● **Extract to read**:
--- START ---

Case ID: ill_368/html/0536-01.html
Source: Caselaw Access Project
Author: {"author": "\n      Mr. Justice Stone", "license": "Public Domain", "url": "https://static.case.law/"}
Date Created: 2024-08-24T03:29:51.129683

(No. 24271.
    The People ex rel. Charles E. Dooley, County Collector, Appellee, vs. The New York, Chicago and St. Louis Railroad Company, Appellant.
    
      Opinion filed April 20, 1938
    
    — Rehearing denied June 8, 1938.
    
    
      Bracken, Radliff, Livingston & Murphy, and Pope &Driemeyer, (W. J. Stevenson, of counsel,) for appellant.
    Bernard Wall, State’s Attorney, and Arlo E. Bane, (Barry & Barry, of counsel,) for appellee.
    Otto Kerner, Attorney General, (William G. Worthey, of counsel,) amicus curia;.
    
   Mr. Justice Stone

delivered the opinion of the court:

Appellant, the New York, Chicago and St. Louis Railroad Company, seeks review of a judgment for taxes obtained by the county treasurer and ex officio collector of McLean county. It objects to all of the county tax, part of the town tax of the towns of Cheney’s Grove, Dawson and Bloomington, and part of the school tax of school district No. 87, as such taxes were levied for the year 1935.

--- END ---

● **What you have to do**: Transcribe the part of the railroad tax opinion that opens with the words containing "Opinion filed April" and closes with "counsel,) for appellant.". Rely on the railroad tax opinion alone.

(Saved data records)

--- START ---

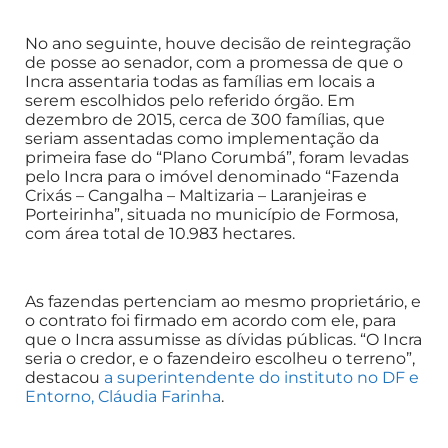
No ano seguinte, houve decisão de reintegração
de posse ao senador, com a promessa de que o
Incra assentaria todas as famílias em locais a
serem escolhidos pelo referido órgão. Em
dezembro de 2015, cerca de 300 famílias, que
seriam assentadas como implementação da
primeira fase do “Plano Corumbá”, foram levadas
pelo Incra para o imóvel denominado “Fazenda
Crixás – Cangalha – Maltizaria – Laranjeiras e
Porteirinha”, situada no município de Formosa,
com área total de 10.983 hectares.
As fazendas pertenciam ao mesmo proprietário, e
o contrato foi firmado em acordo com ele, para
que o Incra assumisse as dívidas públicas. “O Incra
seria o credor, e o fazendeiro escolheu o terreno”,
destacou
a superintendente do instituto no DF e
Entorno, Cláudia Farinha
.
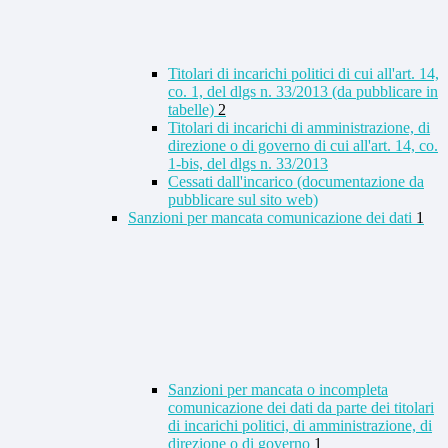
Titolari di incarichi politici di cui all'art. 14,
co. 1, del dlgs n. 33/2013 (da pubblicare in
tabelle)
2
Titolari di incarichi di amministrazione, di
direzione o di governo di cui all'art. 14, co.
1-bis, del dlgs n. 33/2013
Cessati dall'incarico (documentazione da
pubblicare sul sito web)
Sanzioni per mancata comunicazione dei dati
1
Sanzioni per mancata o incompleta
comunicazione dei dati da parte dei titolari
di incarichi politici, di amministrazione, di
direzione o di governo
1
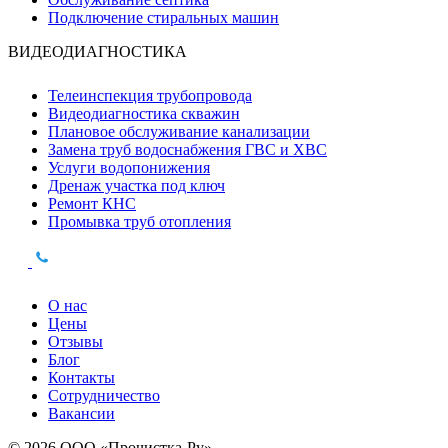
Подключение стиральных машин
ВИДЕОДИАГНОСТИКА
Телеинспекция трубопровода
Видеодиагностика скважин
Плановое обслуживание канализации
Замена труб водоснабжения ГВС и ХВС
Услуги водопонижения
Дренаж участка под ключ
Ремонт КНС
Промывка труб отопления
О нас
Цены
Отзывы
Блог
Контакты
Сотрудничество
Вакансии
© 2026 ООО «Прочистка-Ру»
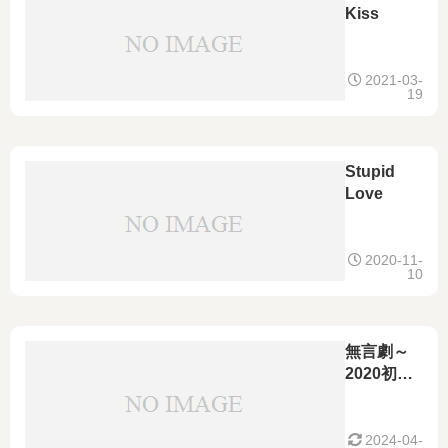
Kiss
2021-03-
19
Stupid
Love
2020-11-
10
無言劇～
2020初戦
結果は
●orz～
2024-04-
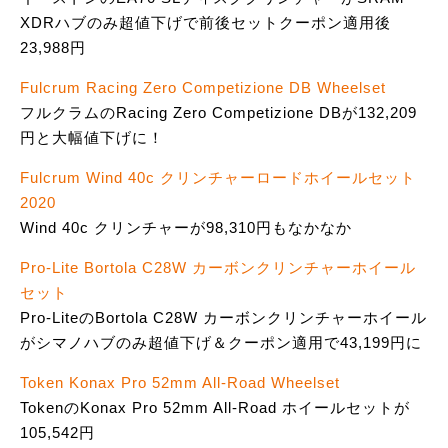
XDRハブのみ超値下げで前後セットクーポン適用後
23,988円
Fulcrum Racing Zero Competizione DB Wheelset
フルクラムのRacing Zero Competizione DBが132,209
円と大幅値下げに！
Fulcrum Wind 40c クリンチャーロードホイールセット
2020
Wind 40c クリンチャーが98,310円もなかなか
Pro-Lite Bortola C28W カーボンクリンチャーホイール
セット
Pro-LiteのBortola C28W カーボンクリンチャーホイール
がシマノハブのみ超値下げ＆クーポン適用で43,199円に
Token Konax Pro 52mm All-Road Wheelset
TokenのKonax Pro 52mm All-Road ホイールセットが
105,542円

--- END ---

● **Output below**:
Opinion filed April 20, 1938
    
    — Rehearing denied June 8, 1938.
    
    
      Bracken, Radliff, Livingston & Murphy, and Pope &Driemeyer, (W. J. Stevenson, of counsel,) for appellant.